Problem to solve: Type the listing below out again exactly. No images.

::::

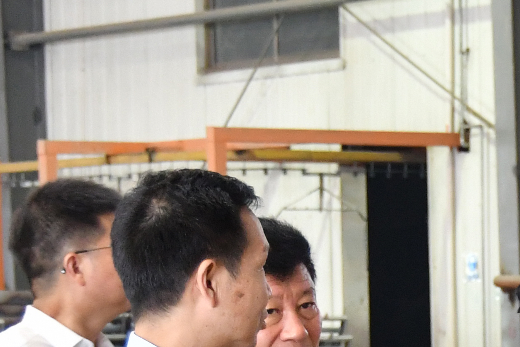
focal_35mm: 257
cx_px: 648
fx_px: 3711
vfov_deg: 5.3
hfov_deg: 7.9
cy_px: 506
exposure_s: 1/60
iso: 1400
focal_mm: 38
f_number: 4.2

::::

Final answer:
focal_35mm: 257
cx_px: 648
fx_px: 3711
vfov_deg: 5.3
hfov_deg: 7.9
cy_px: 506
exposure_s: 1/60
iso: 1400
focal_mm: 38
f_number: 4.2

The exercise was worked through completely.